This chapter is eerily similar to the headlines in the paper this week. As McCain and Obama make their final pushes for the White House, we have heard socialism thrown around as an insult. We have heard about privatizing health care, about establishing national health insurance. It leaves one to wonder whether the efforts of either President-elect will come to fruition, or flounder like the efforts before them.
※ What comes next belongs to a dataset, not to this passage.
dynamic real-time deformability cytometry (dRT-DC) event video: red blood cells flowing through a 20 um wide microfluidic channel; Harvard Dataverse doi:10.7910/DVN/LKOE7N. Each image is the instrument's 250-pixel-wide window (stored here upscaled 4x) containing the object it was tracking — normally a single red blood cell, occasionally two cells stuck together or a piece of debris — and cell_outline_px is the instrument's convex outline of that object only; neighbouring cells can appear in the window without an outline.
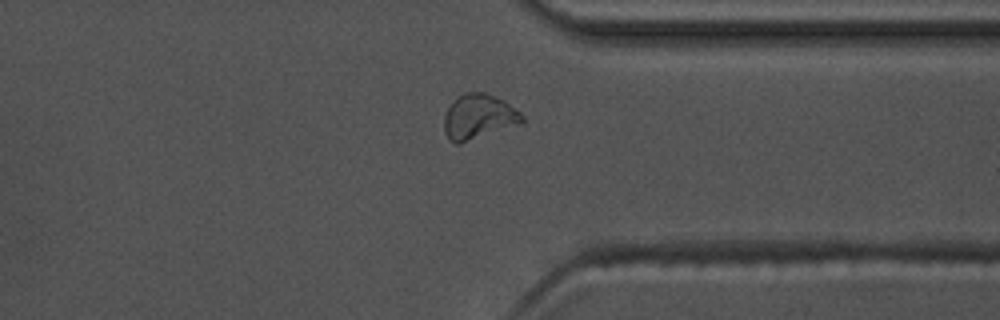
{"species": "common noctule bat (a hibernating species)", "species_latin": "Nyctalus noctula", "temperature_condition": "warm", "stored_images_in_passage": 39, "camera_frame_rate_fps": 3000, "um_per_image_px": 0.085, "animal": {"sex": "male", "body_mass_g": 17.5, "forearm_length_mm": 52.3}, "frame": {"image": 1, "passage_image": 26, "time_ms": 8.333, "image_size_px": [1000, 320], "cell_outline_px": [[524, 120], [520, 124], [460, 144], [456, 144], [448, 140], [444, 132], [444, 112], [464, 92], [484, 92], [504, 100], [520, 112], [524, 116]], "centroid_in_image_um": [40.68, 9.95], "position_along_channel_um": 370.7, "area_um2": 20.46}}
It seems that the greatest barriers to success are interest group politics and division of efforts. It is interesting to note that incrementalism, in this view, served to stratify and distract from a larger effort. As specialty hospitals weighed their options, they chose to go off individually and focus on their own agenda, rather than a group agenda. This is an oft-observed phenomenon. Tiny factional groups will work on their own piece of an issue, not because they are unable to see the larger picture, but because the resources required for collaboration, the high likelihood of failure and the sheer challenge of coordinating a large agenda overwhelm collective efforts. In local government, we are starting to use the term "collaborative governance." This replaces thirty vogue terms before it, but captures the challenge of change in an environment of significantly limited resources. We all have goals, individually and collectively and many of these goals actually have a high level of overlap. Collaborating in way that facilitates the achievement of these goals for more than the individual, however, requires sacrifices from all participants. In a group setting, sacrifice is political. Those who feel compelled to sacrifice sense a loss of power.
As we move towards election day and more importantly, into a new presidency, it will be interesting to observe the efforts towards health care and track them against this chapter and indeed this book. To watch? Interest groups, political compromise and scaling back of goals from the lofty to the achievable.